* begin *

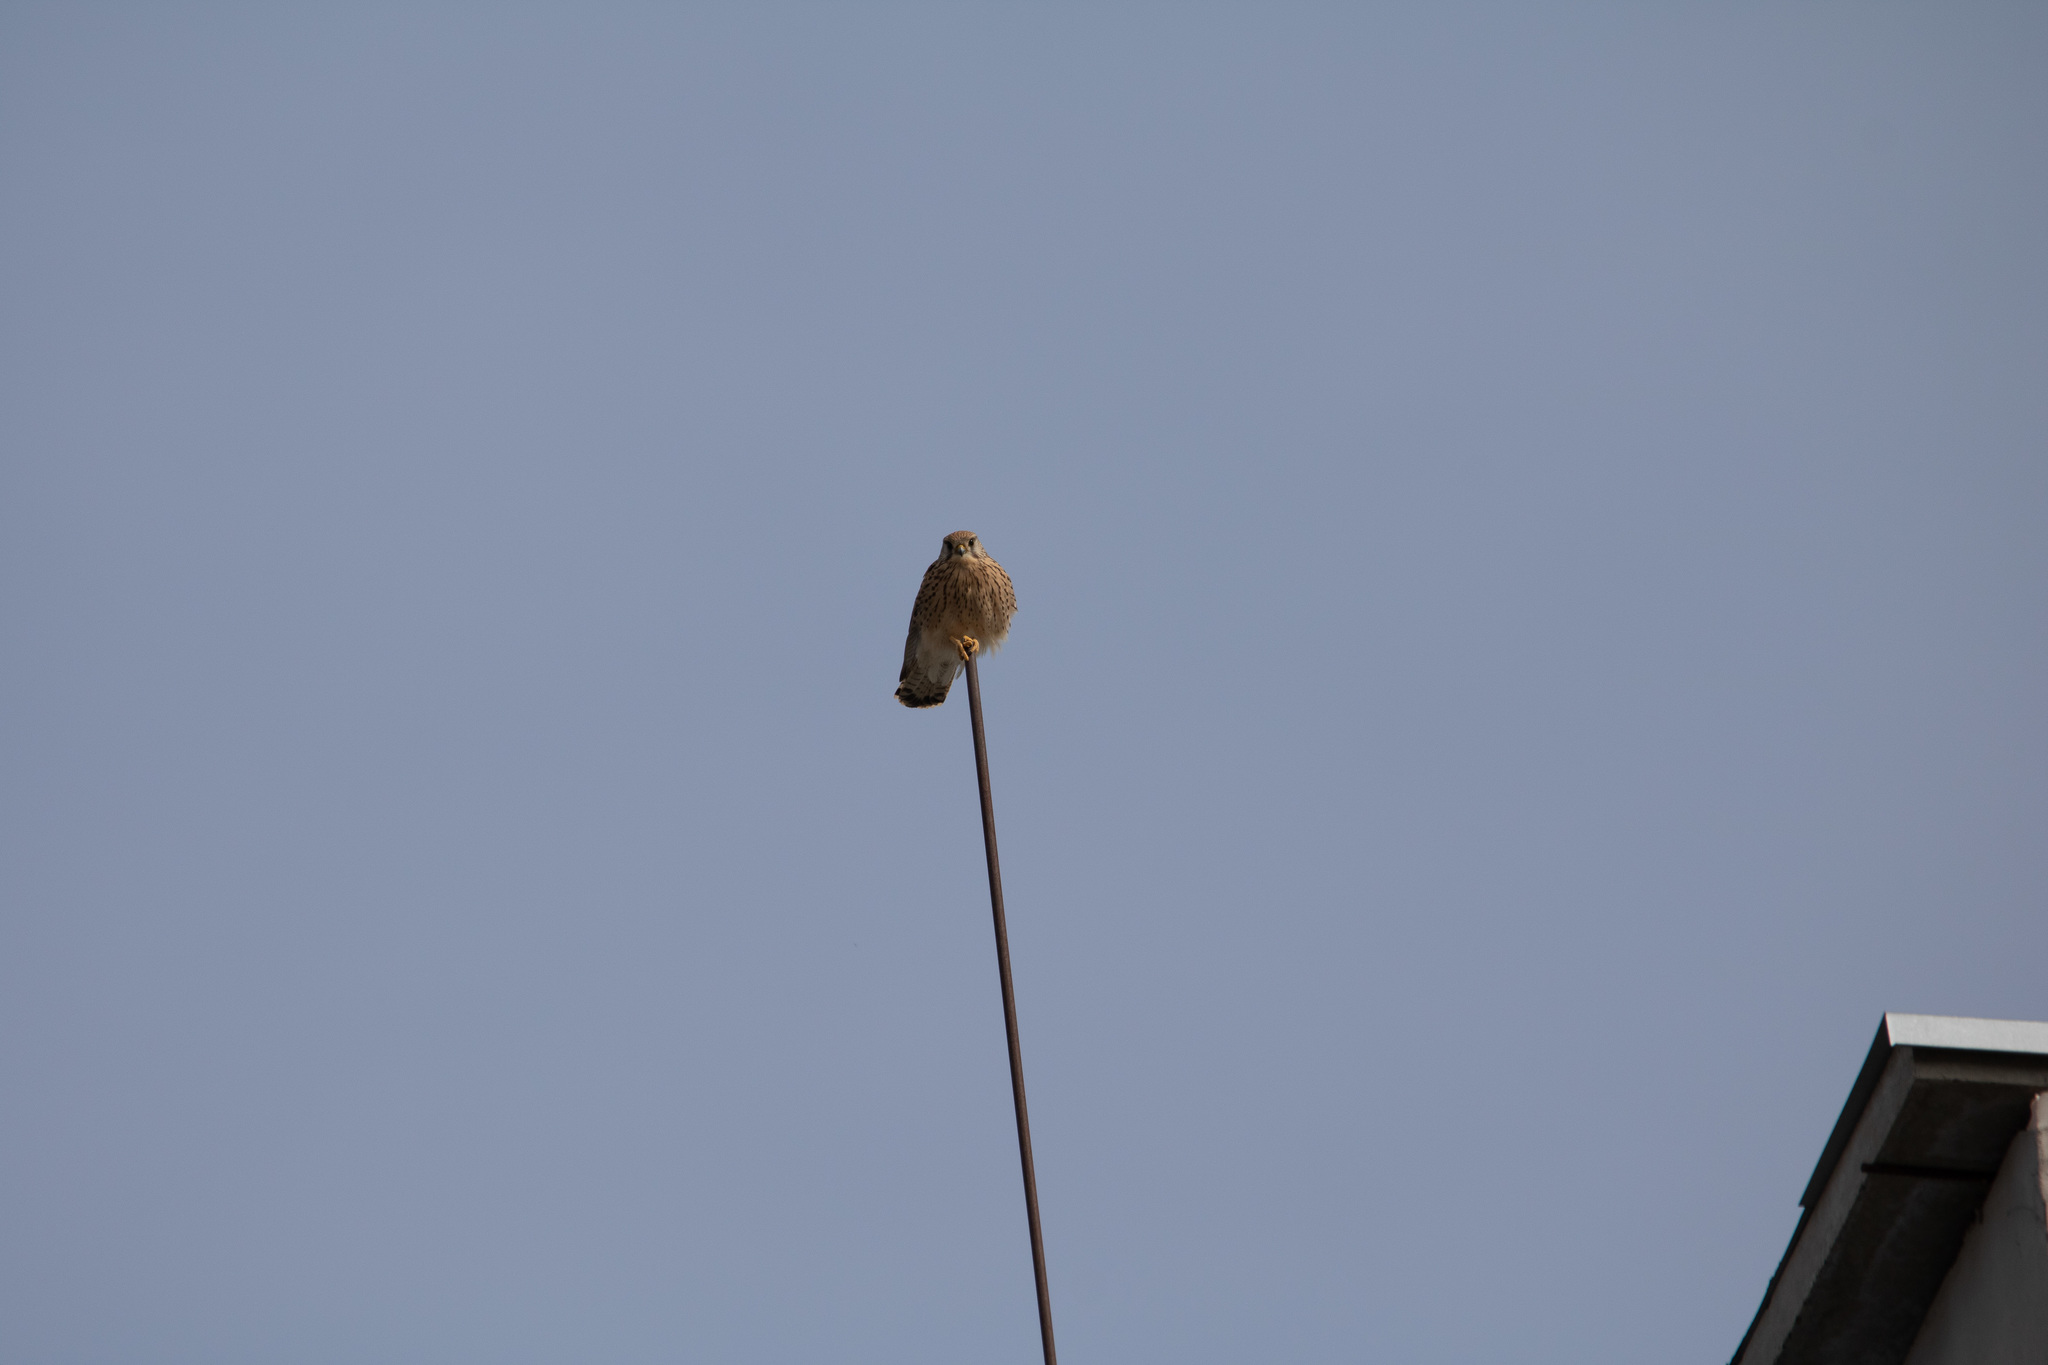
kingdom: Animalia
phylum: Chordata
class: Aves
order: Falconiformes
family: Falconidae
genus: Falco
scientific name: Falco tinnunculus
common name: Common kestrel
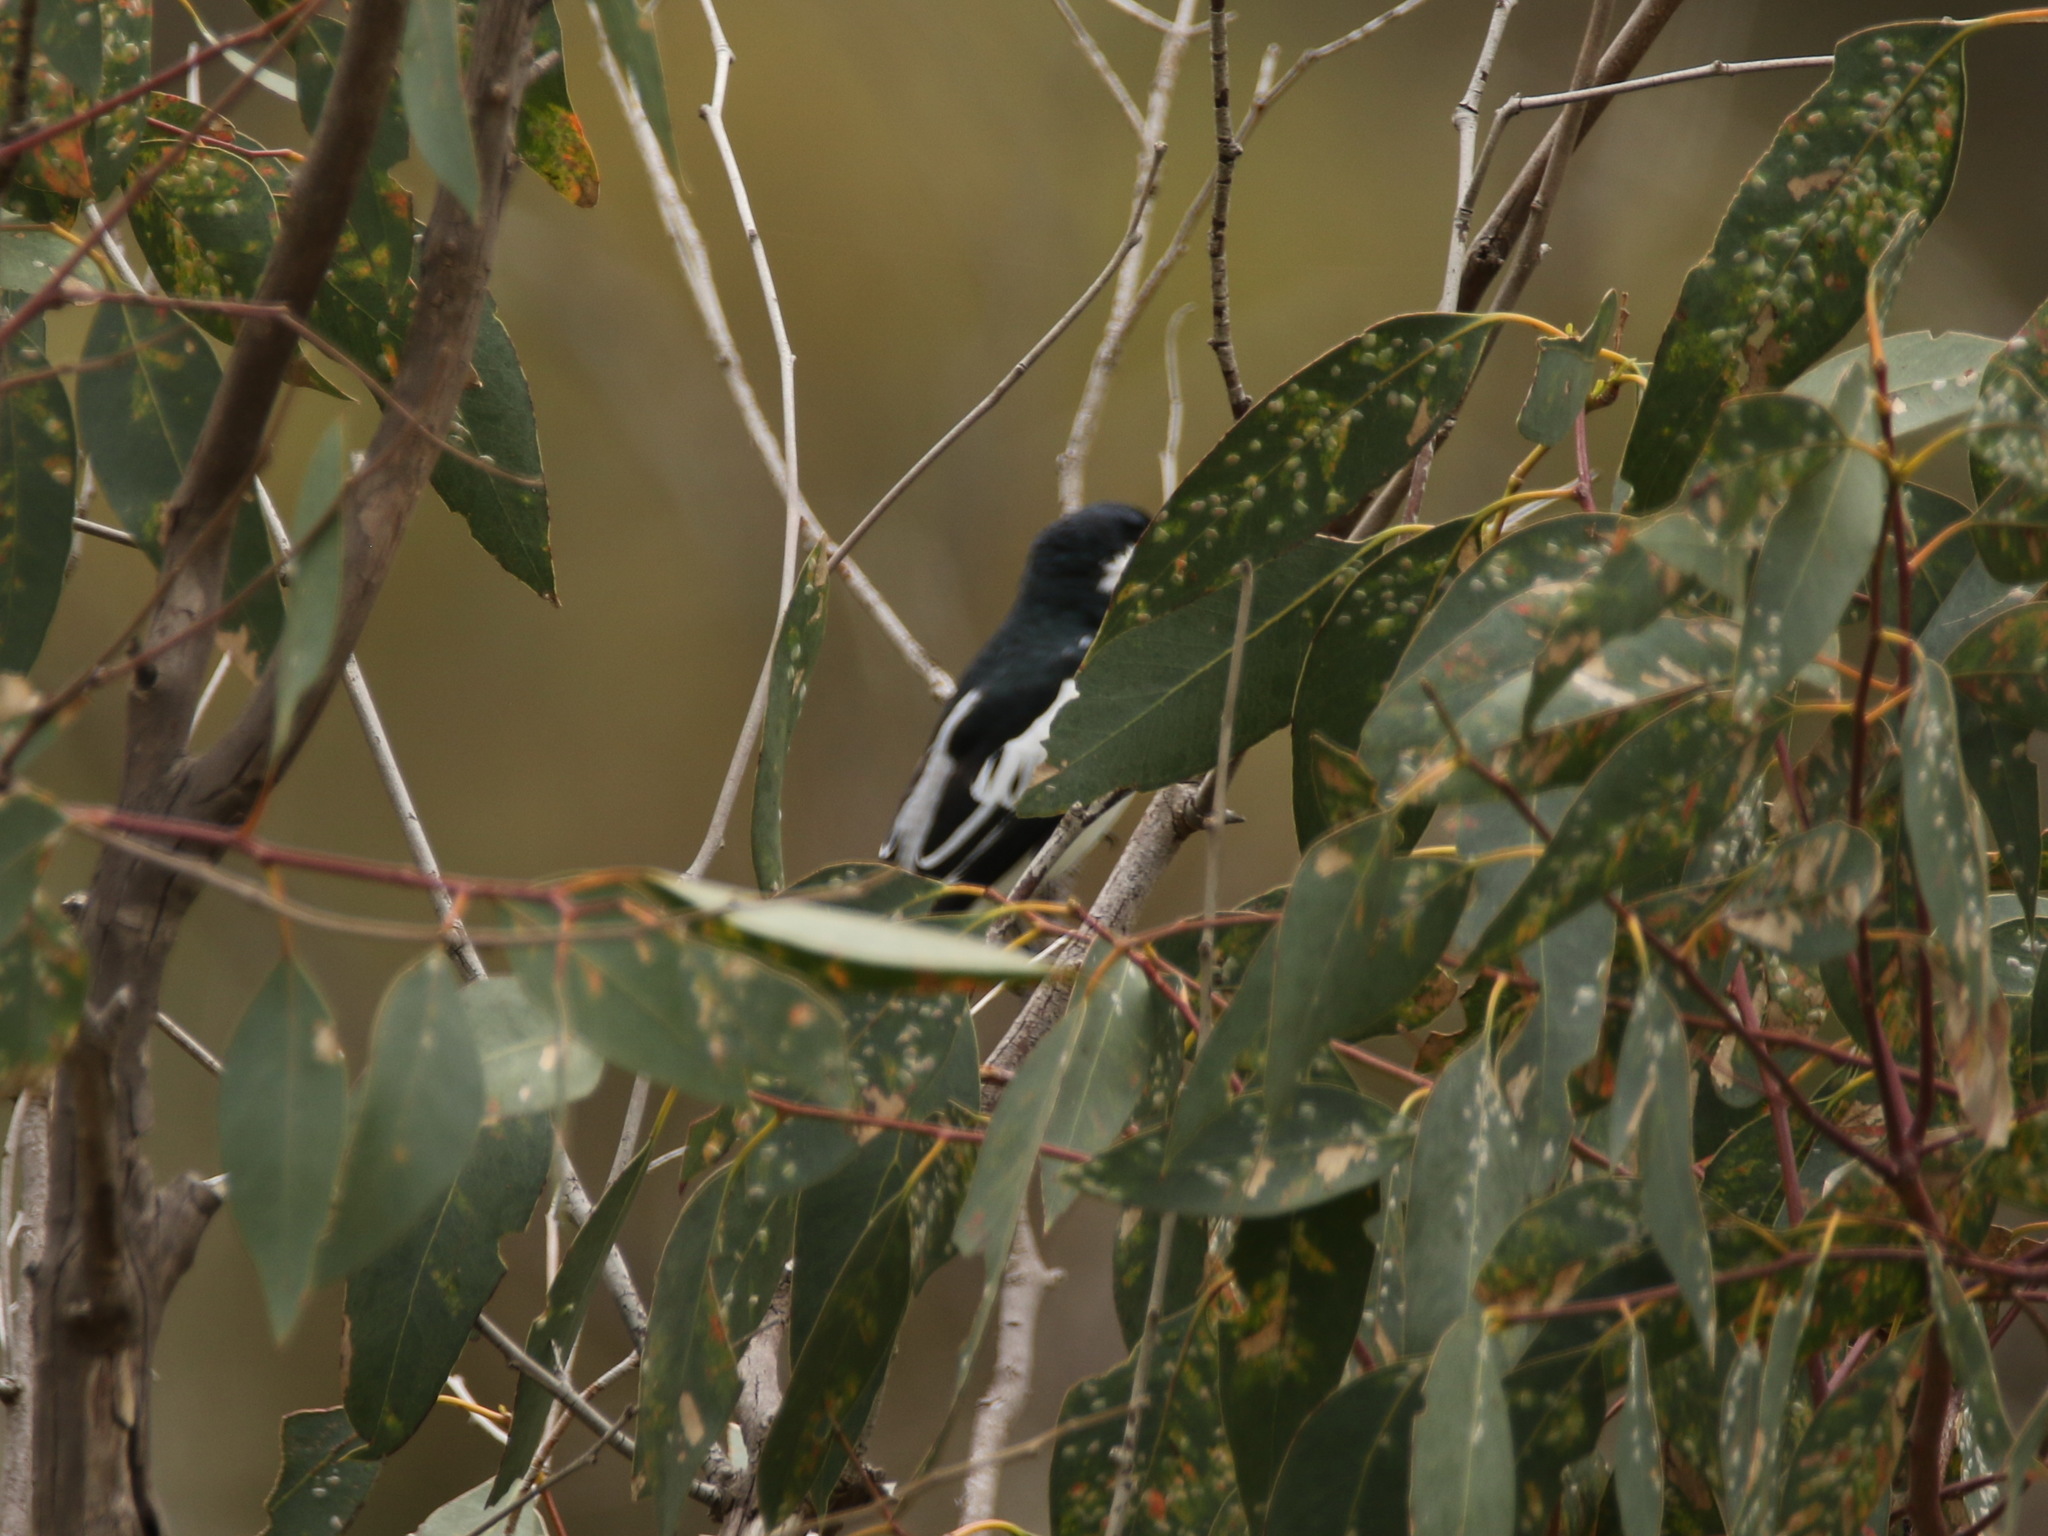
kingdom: Animalia
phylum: Chordata
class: Aves
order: Passeriformes
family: Campephagidae
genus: Lalage
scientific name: Lalage tricolor
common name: White-winged triller
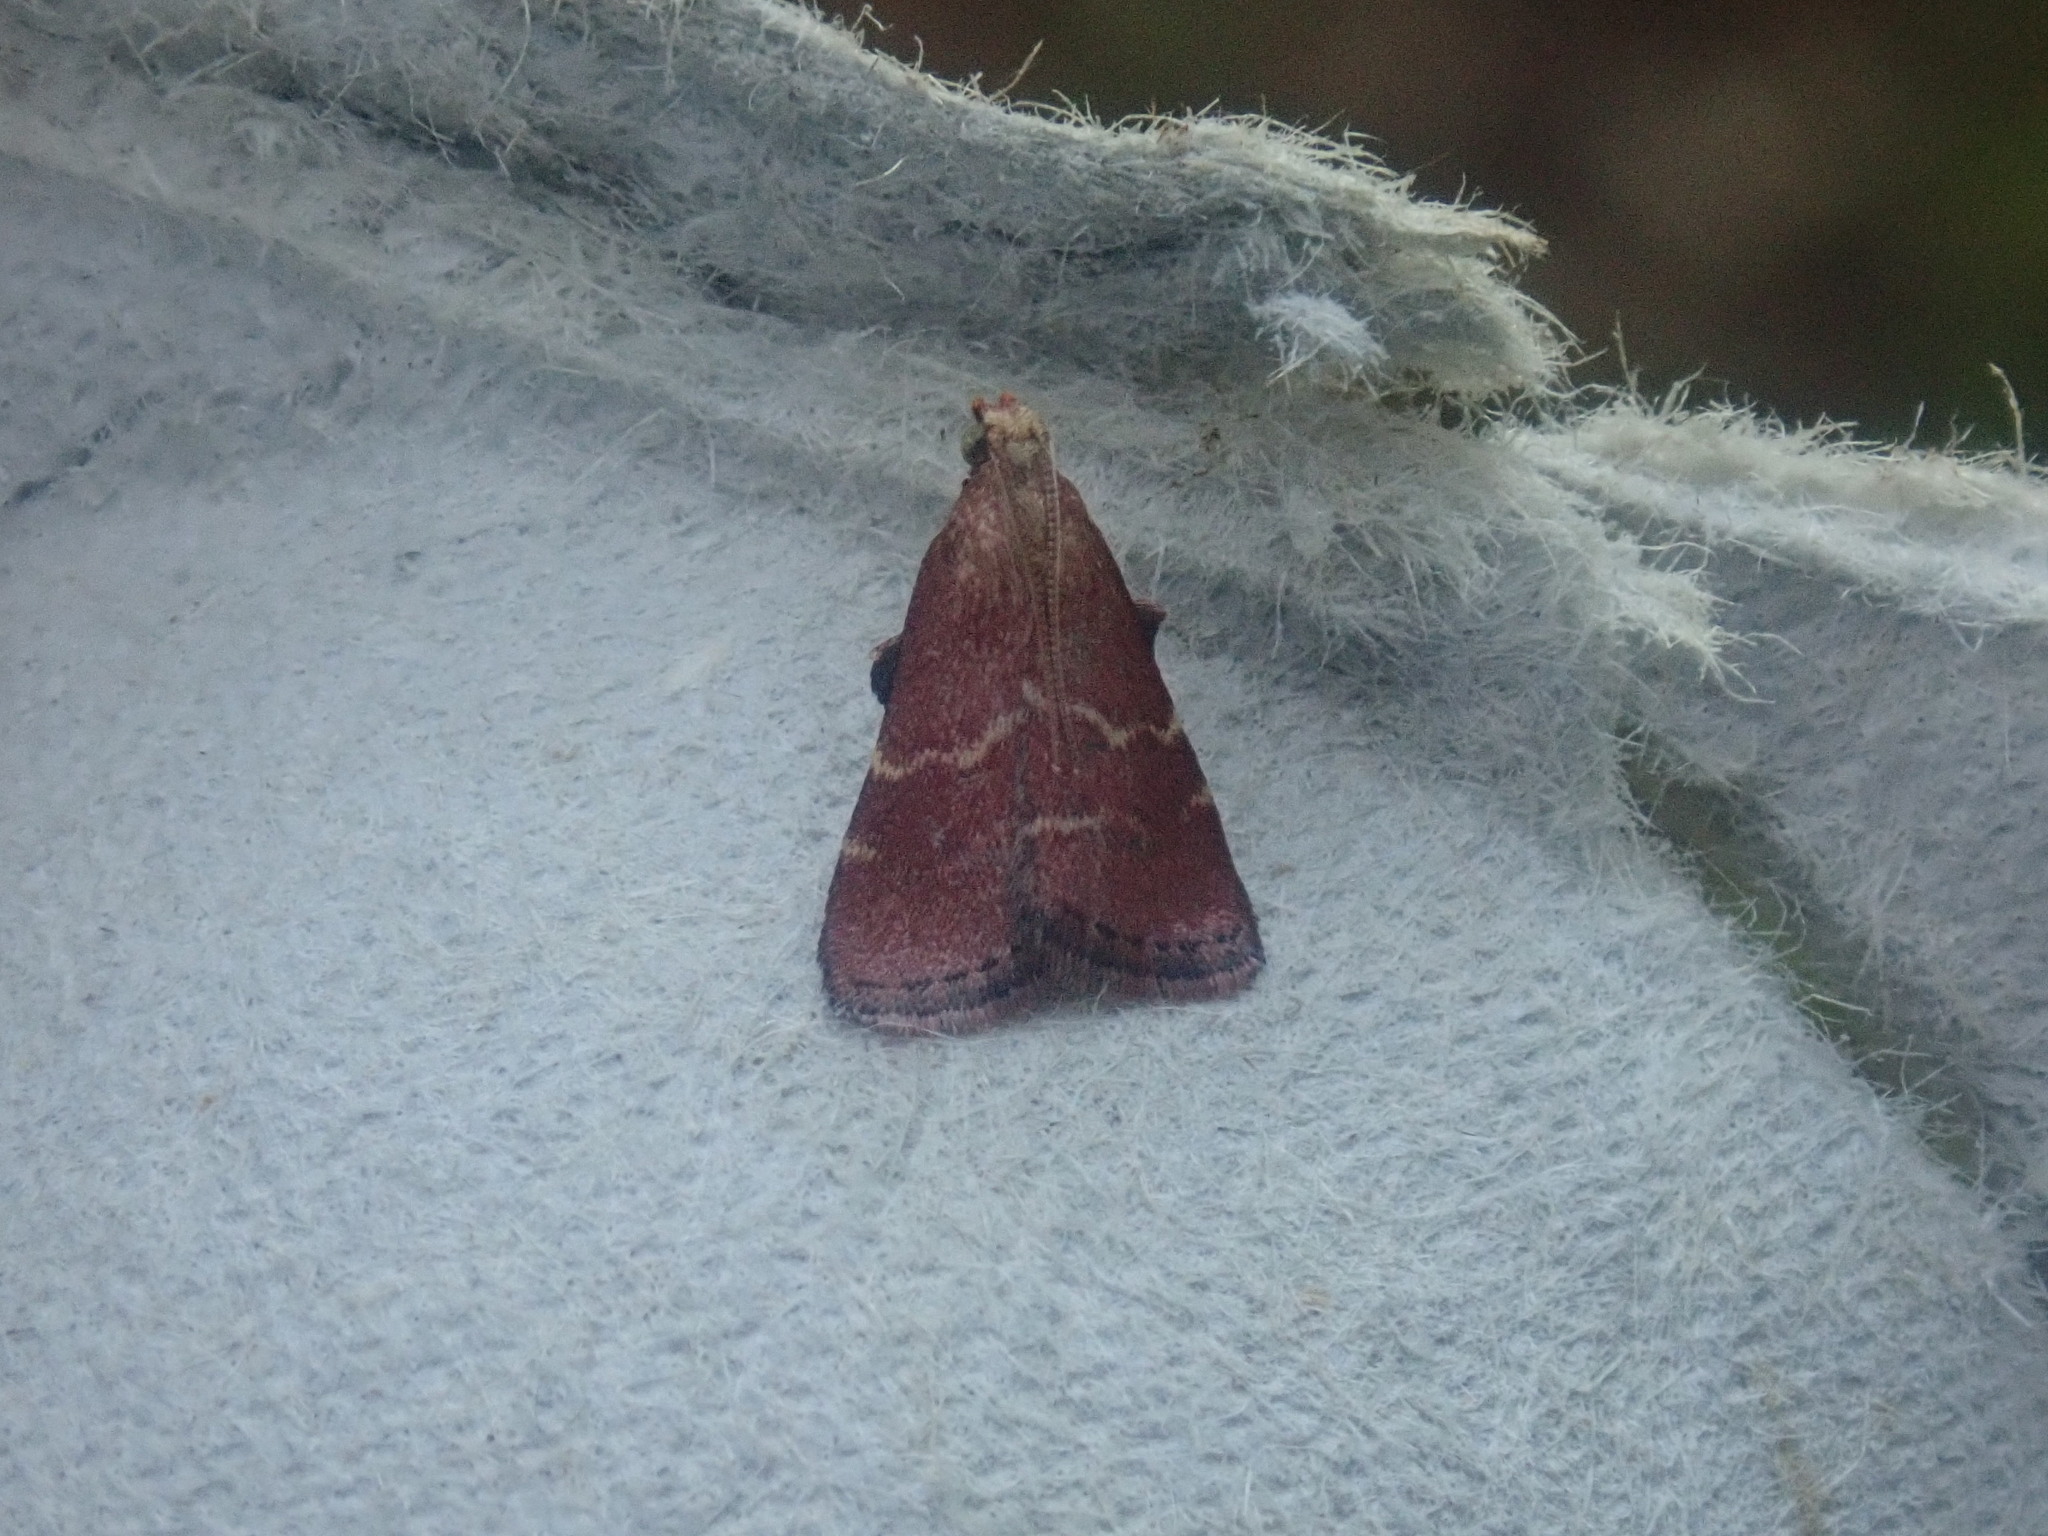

* end *

- [What to produce]:
Reproduce the lines of all the records with "common name" switched to "vernacular name" and everything else unchanged, omitting the pictures.

- [Written reply]:
kingdom: Animalia
phylum: Chordata
class: Aves
order: Falconiformes
family: Falconidae
genus: Falco
scientific name: Falco tinnunculus
vernacular name: Common kestrel
kingdom: Animalia
phylum: Chordata
class: Aves
order: Passeriformes
family: Campephagidae
genus: Lalage
scientific name: Lalage tricolor
vernacular name: White-winged triller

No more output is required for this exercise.